Através da perspectiva de um documentarista argentino, o filme mostra o drama da cidade praiana para se adaptar às novas condições climáticas, ao mesmo tempo em que faz críticas ferrenhas ao desordenado crescimento urbano da capital e até mesmo sobre relações entre classes.  “A cidade vem sendo sitematicamente demolida, as pessoas não andam muito nas ruas, estimula-se mais e mais o uso de carros. Quando se abre o jornal, a grande notícia é a contrução de um shopping, ou uma torre constuída em um lugar onde não deveria”, critica.

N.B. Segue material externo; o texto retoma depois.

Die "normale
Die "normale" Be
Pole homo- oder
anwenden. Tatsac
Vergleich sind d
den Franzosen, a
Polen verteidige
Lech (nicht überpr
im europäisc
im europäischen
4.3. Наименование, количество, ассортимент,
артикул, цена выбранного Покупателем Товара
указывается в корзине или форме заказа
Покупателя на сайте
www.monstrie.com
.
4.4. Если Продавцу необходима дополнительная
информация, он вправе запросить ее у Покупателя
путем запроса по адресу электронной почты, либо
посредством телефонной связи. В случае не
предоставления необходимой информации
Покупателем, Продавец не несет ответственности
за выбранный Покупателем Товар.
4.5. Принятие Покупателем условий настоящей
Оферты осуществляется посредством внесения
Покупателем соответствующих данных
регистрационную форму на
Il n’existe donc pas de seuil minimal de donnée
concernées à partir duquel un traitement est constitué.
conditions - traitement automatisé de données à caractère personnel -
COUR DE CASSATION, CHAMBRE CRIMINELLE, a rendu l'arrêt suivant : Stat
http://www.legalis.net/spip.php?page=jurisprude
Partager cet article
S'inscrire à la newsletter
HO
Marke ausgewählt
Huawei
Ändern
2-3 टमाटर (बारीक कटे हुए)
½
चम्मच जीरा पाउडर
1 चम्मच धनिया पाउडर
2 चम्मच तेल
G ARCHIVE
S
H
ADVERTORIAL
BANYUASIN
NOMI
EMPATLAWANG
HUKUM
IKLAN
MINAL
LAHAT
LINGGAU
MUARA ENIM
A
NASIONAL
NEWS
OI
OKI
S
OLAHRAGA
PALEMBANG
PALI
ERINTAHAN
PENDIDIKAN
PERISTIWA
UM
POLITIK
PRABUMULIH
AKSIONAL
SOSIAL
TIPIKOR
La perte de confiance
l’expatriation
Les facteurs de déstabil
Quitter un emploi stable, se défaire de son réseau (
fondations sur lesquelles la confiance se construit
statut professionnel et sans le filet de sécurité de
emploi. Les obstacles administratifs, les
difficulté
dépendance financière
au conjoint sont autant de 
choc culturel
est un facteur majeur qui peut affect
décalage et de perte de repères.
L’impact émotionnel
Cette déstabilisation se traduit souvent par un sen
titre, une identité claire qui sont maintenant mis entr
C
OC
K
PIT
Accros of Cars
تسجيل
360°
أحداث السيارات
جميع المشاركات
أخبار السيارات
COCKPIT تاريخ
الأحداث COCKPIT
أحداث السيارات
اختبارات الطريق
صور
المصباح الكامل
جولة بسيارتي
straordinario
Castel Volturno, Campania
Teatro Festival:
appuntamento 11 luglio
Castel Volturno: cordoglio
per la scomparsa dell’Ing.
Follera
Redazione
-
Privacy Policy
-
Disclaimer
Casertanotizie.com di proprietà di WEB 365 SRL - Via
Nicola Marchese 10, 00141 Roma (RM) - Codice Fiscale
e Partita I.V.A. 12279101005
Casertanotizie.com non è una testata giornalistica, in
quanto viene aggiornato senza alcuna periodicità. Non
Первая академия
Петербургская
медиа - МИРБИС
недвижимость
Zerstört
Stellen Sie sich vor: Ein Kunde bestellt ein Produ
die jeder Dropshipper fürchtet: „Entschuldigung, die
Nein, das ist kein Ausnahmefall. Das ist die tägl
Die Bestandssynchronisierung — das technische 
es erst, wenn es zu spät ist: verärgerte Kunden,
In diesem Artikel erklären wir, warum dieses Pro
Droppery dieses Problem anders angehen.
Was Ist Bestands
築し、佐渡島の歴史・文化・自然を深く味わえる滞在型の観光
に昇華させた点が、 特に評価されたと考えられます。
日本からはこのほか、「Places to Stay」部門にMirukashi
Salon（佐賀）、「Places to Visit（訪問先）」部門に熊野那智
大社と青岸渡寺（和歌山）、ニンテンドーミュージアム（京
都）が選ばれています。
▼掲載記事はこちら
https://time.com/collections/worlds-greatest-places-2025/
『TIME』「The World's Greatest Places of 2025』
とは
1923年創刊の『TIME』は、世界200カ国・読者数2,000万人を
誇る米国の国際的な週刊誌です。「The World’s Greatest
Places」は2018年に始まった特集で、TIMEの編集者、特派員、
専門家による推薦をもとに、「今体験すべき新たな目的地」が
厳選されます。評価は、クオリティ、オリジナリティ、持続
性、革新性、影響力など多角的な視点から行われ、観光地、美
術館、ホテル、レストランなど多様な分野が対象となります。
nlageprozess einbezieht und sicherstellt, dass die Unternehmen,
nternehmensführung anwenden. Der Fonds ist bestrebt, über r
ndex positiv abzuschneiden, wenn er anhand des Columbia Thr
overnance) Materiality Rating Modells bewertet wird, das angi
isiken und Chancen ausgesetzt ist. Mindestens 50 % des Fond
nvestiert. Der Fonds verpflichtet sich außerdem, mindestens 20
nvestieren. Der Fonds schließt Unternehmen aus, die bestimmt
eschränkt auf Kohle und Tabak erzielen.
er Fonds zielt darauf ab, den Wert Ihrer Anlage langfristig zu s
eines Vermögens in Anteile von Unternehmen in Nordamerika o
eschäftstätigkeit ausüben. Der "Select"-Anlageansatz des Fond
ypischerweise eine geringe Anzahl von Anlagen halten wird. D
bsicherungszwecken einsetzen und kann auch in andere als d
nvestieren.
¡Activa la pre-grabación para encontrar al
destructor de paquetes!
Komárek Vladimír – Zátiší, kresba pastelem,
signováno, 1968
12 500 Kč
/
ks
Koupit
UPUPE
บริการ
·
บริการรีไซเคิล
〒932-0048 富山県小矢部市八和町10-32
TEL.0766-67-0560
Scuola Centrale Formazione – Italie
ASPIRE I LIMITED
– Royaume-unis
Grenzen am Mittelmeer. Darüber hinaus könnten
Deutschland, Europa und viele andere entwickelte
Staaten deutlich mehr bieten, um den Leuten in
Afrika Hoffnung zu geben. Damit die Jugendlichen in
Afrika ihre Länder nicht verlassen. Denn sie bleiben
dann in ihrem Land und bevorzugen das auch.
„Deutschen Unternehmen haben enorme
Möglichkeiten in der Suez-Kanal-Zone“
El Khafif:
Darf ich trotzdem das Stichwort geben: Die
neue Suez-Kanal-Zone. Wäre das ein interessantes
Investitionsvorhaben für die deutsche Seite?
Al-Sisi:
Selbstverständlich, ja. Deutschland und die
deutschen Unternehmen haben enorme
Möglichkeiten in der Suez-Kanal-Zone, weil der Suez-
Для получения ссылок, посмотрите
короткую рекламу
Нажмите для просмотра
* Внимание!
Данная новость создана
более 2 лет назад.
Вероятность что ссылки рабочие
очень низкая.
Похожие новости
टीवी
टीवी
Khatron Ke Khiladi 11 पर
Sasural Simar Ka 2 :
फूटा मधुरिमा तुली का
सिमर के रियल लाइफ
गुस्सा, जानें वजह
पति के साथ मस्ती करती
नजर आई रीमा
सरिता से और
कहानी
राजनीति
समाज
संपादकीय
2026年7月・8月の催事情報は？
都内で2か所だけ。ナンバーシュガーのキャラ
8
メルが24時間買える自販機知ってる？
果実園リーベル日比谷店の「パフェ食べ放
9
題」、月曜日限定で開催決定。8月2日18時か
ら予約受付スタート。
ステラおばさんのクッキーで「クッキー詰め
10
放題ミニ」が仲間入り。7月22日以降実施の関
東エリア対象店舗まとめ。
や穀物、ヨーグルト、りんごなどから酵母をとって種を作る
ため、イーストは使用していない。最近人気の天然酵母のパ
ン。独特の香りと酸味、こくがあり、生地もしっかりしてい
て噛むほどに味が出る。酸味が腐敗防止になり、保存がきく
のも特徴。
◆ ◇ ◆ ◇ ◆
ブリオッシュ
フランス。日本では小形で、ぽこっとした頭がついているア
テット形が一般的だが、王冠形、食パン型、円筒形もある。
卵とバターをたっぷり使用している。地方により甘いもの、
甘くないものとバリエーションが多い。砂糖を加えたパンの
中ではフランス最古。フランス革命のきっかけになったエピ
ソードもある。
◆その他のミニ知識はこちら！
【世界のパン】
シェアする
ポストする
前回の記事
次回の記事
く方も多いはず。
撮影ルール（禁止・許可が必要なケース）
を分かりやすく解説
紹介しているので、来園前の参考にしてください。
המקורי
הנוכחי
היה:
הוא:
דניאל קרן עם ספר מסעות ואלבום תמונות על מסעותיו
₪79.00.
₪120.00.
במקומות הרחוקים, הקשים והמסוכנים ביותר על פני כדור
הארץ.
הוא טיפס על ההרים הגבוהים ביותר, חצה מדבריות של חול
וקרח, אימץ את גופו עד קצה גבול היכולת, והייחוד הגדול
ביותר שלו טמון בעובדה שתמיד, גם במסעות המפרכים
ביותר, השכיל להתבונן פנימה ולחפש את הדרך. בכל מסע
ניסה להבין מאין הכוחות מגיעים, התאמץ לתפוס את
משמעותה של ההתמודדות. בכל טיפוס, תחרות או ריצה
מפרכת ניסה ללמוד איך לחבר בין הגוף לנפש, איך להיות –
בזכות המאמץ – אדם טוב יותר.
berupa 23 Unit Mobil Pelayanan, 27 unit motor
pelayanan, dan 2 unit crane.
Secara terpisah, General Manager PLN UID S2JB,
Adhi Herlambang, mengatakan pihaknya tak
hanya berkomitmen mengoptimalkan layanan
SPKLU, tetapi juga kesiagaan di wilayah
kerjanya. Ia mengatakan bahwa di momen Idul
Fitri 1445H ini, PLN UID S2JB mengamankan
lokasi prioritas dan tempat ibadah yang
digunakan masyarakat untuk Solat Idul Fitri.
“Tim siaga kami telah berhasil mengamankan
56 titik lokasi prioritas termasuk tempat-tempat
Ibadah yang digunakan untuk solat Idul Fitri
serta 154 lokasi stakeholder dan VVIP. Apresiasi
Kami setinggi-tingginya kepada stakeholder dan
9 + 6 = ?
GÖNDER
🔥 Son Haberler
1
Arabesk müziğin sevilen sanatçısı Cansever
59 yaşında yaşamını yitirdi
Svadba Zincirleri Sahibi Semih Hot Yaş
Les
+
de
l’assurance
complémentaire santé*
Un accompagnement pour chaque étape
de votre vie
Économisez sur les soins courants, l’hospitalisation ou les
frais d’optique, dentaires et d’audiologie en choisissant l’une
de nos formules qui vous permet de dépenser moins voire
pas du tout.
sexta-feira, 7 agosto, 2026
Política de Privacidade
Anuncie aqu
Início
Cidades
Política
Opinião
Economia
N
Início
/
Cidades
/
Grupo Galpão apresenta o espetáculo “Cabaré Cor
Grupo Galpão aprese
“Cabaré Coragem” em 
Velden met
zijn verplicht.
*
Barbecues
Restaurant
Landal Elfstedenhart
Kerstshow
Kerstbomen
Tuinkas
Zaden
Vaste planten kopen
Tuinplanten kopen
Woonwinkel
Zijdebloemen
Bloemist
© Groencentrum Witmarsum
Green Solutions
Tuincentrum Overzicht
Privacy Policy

O olhar estrangeiro sobre o drama climático deu outra dimensão às críticas nas entrelinhas. O diretor explica a decisão: “Morei na Inglaterra quando era adolescente e lá havia um programa que reunia reportagens de TV de várias partes do mundo falando do Reino Unido. A sensação era como se alguém estivesse falando de você e você não deveria estar ouvindo essa conversa. Eu quis reproduzir isso no filme”. A escolha de um argentino para o papel não foi aleatória.

“Com Monty Pithon na cabeça, primeiro imaginei um narrador inglês. Depois um sueco. No fim, achei que um argentino seria mais interessante porque somos culturalmente irmãos, mas, ao mesmo tempo, não gostamos muito deles e nem eles gostam muito da gente (ou pelo menos é o que achamos). somos vizinhos e ao mesmo tempo estrangeiros, e eles falam uma língua que entendemos mais ou menos. Isso gerou um certo tom de rispidez no filme”, analisa.

Outro destaque foi Bailão, do mineiro radicado em São Paulo Marcelo Caetano. O documentário, que também teve estreia no Festival de Brasília, levando o prêmio de melhor montagem, conta a história dos personagens do Bailão, um ponto de encontro gay em São Paulo. O público predominantes é de homens maduros.

Com sensibilidade, o curta revela a história de vida dos personagens e nos faz entender melhor os dramas dessa geração. “Quisemos abordar a questão da idade. Essa geração pegou todo o tipo de transformação e participou da formação do conceito do que hoje se entende por gay”, justifica o diretor. A partir do Bailão, o ponto de encontro, o filme desvenda também a relação entre os personagens e o espaço urbano onde habitam. “Nos focamos na relação que eles têm com São Paulo, principalmente o centro da cidade, onde muitos concentram sua vida social. Como mineiro que vive em São Paulo, o filme tem esse deslumbre com as paisagens da cidade, que fazem parte da vida das pessoas”, completa.

Por abordar questões delicadas, o diretor teve dificuldade em encontrar pessoas que se dispusessem a contar sua história. “Houve muita resistêcia por parte dos personagens. Para se ter uma ideia, fizemos contato com umas 500, 600 pessoas. Dessas, umas 15 concordaram em dar entrevista e cinco entraram no filme.”